= Murder of Pon Navarasu =

1996 hazing death in India

Pon Navarasu, a student of Rajah Muthiah Medical College, Annamalai University in Chidambaram, Tamil Nadu, India was murdered on 6 November 1996. This murder, which occurred during a ragging incident, led to the passing of the first anti-ragging legislation in India.

==Details==
Pon Navarasu was a first year student at the Rajah Muthiah Medical College, Annamalai University. He was murdered on 6th Nov 1996. His body was dismembered and the body parts were scattered in different parts of Tamil Nadu. They were recovered over the next few days. His father Professor P. K. Ponnusamy, former vice-chancellor of the Madras University, filed a police complaint on 10th Nov 1996. The next day John David, a senior student in the same college surrendered to judicial custody and confessed to the murder after a week-long interrogation. According to his confession, the murder took place while he was ragging Navarasu.

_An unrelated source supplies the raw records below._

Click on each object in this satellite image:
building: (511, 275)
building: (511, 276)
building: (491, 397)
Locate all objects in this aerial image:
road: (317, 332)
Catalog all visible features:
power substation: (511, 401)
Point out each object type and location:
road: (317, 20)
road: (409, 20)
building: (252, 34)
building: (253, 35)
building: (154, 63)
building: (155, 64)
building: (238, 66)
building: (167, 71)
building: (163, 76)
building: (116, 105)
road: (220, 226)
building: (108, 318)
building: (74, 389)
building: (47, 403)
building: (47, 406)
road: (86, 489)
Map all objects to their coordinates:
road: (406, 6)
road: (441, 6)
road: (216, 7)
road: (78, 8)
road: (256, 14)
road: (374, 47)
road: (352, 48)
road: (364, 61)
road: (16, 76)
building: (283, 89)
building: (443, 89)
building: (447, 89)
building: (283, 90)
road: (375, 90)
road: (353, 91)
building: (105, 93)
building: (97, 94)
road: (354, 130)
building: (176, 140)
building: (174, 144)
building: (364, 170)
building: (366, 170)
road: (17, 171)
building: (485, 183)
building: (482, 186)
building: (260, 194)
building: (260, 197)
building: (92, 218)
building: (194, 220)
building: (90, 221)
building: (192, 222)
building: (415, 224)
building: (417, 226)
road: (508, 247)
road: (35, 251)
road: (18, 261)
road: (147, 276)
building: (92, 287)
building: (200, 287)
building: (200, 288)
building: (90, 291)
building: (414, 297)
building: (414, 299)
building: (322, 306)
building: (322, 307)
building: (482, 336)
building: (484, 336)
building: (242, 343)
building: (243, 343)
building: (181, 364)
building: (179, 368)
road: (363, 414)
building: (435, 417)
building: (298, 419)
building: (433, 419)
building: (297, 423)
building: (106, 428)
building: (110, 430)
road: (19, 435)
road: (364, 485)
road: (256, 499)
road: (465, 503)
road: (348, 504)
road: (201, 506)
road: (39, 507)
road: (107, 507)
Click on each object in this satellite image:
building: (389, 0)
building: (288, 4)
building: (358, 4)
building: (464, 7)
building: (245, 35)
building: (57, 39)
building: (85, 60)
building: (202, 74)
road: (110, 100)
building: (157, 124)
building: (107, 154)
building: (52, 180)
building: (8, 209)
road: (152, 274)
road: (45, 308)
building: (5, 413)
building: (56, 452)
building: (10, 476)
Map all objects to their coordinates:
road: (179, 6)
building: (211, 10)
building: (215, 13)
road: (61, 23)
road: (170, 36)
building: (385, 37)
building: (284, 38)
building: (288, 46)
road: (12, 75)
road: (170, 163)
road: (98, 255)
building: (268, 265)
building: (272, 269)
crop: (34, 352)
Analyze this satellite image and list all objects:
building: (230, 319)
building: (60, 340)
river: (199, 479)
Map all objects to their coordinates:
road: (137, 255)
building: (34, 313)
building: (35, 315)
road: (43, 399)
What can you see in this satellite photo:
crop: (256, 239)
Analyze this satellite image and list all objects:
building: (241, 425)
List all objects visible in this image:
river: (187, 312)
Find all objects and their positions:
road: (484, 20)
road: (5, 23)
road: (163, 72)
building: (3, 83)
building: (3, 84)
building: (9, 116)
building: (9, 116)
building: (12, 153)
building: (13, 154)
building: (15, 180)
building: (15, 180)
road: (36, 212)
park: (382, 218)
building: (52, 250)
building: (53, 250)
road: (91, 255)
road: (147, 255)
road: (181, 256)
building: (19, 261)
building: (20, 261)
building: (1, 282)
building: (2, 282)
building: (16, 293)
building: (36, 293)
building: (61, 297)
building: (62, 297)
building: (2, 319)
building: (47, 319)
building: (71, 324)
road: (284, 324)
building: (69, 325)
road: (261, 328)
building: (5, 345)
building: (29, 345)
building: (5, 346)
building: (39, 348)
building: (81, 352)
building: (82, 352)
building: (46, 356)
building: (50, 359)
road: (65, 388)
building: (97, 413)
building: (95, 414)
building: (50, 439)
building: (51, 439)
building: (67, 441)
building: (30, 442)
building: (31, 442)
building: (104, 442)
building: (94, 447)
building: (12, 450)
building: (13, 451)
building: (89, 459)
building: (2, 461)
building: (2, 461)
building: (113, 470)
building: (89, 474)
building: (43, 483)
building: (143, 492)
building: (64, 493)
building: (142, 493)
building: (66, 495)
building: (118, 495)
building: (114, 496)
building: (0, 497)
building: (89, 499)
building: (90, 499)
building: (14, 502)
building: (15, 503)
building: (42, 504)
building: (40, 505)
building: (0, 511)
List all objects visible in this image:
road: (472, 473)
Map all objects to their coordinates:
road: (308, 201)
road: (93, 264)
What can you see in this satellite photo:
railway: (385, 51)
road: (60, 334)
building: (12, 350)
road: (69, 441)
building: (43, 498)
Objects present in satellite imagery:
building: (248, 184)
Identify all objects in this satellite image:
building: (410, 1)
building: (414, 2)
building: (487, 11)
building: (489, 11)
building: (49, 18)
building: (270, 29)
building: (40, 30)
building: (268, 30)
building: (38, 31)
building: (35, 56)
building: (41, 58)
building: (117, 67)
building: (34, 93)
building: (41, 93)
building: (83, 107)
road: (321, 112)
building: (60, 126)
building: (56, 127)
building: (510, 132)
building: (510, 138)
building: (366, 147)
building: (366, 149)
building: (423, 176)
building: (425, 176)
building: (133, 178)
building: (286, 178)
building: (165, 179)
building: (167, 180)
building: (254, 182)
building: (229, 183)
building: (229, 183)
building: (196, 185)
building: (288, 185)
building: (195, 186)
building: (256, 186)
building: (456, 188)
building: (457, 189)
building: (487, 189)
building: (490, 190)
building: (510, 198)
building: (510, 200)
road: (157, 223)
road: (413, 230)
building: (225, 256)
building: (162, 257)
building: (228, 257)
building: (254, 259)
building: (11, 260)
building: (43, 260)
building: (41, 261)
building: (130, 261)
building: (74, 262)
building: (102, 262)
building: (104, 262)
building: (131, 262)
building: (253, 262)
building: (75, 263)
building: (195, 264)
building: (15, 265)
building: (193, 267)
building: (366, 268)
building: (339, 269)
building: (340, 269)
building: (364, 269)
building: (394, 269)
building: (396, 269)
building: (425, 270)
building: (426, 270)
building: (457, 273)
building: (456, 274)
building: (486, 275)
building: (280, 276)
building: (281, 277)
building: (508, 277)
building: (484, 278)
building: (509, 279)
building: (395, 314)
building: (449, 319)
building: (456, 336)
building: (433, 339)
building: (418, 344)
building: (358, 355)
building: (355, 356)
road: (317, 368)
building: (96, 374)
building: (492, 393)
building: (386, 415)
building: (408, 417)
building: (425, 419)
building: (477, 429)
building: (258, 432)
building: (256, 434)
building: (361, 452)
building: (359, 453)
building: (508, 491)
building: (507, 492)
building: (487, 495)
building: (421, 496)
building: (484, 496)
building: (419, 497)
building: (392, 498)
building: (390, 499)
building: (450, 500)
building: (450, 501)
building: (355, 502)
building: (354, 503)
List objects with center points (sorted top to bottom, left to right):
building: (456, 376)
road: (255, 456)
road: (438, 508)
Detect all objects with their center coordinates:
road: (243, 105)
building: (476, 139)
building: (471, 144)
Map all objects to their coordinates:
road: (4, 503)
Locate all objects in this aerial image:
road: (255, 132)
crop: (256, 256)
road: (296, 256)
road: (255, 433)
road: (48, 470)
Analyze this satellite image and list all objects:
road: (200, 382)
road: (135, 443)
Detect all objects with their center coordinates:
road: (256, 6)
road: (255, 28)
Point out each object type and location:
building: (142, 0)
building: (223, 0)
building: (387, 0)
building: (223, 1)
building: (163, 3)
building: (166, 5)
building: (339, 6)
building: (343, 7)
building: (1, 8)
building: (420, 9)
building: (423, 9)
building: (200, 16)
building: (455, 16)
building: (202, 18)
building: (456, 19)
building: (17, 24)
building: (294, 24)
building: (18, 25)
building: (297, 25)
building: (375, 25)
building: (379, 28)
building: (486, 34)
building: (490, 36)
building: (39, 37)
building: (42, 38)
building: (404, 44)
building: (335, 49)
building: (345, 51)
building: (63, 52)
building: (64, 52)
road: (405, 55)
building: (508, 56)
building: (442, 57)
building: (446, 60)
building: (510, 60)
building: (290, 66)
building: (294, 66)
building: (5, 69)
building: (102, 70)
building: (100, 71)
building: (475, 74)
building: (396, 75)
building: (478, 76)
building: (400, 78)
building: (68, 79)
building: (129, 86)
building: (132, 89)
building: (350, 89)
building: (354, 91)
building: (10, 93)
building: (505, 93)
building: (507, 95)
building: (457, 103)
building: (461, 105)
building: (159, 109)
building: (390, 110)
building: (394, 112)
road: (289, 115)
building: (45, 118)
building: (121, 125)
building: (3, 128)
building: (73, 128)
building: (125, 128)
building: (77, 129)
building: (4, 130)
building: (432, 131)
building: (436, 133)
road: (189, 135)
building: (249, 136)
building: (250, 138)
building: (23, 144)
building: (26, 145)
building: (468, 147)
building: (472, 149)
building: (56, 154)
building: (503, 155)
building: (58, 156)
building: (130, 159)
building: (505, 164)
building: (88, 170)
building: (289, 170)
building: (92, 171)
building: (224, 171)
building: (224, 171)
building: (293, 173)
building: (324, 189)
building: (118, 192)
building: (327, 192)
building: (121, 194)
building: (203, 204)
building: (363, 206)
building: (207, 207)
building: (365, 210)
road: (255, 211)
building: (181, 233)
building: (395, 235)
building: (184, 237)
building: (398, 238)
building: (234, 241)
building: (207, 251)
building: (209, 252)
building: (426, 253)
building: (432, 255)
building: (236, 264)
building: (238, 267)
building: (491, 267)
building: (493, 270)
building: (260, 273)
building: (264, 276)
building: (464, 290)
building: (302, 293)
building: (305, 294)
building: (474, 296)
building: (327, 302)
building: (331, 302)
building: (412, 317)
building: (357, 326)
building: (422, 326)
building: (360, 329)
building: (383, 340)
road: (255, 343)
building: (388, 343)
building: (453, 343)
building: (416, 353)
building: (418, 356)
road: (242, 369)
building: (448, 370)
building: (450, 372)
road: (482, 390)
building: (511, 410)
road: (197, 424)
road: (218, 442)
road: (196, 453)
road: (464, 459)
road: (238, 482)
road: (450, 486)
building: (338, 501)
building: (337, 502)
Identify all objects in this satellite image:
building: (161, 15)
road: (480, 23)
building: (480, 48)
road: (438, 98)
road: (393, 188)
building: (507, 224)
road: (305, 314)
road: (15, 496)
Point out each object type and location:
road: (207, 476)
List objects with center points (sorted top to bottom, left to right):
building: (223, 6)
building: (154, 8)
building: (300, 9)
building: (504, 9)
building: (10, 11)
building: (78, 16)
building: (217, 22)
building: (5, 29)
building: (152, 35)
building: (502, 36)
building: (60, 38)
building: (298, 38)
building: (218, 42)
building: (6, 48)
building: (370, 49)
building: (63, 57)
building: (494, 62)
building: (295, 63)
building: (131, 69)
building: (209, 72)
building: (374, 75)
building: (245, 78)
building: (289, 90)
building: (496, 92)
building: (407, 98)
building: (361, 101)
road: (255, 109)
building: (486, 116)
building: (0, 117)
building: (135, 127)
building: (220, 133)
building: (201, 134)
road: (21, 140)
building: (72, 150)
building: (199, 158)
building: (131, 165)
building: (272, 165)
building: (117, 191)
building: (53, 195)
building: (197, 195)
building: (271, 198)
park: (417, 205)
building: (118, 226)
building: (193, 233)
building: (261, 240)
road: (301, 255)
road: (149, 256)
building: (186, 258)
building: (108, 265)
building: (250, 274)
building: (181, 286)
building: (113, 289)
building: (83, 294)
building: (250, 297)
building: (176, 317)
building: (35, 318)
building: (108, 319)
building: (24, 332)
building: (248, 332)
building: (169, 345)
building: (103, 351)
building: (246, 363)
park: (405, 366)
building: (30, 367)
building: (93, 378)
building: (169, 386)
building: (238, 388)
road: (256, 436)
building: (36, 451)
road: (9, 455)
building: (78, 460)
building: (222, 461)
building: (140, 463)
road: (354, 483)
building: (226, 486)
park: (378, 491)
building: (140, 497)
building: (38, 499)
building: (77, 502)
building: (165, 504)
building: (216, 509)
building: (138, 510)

The police said that David had assaulted Navarasu during a ragging session in his hostel room as the latter refused to strip and lick footwear. David's college mates testified that he had a reputation for being a bully and humiliating freshers. Delivering the much-awaited judgement in a packed court hall, a Cuddalore judge S.R. Singaravelu said the motive of the murder was probably, 'that while other juniors had obliged the accused, the disinclination of Navarasu, who happened to be the son of a vice-chancellor, might have irritated the accused and made him desperate and led to an ego clash.'

The gruesome nature of the murder caused a public outcry and the Tamil Nadu government passed an anti-ragging ordinance criminalising ragging. Later this ordinance was formalised as the Tamil Nadu Prohibition of Ragging Act, 1997. Thus Tamil Nadu became the first state in India to ban ragging in educational institutions and criminalise the act.

John David was convicted of Navarasu's murder and was given a double life sentence (to be served consecutively) by the Cuddalore district sessions court on 11 March 1998. The Madras High Court overturned the verdict on 5 October 2001 and acquitted him. The state of Tamil Nadu appealed to the Indian Supreme court. On 20 April 2011, the supreme court overturned the high court acquittal and confirmed the lower court's conviction. It also ordered the double life sentences to be served concurrently. John David, who had been released in 2001, turned himself in again a few days later and is currently serving his sentence.

Navarasu's parents have established a non-profit anti-ragging organisation in his memory.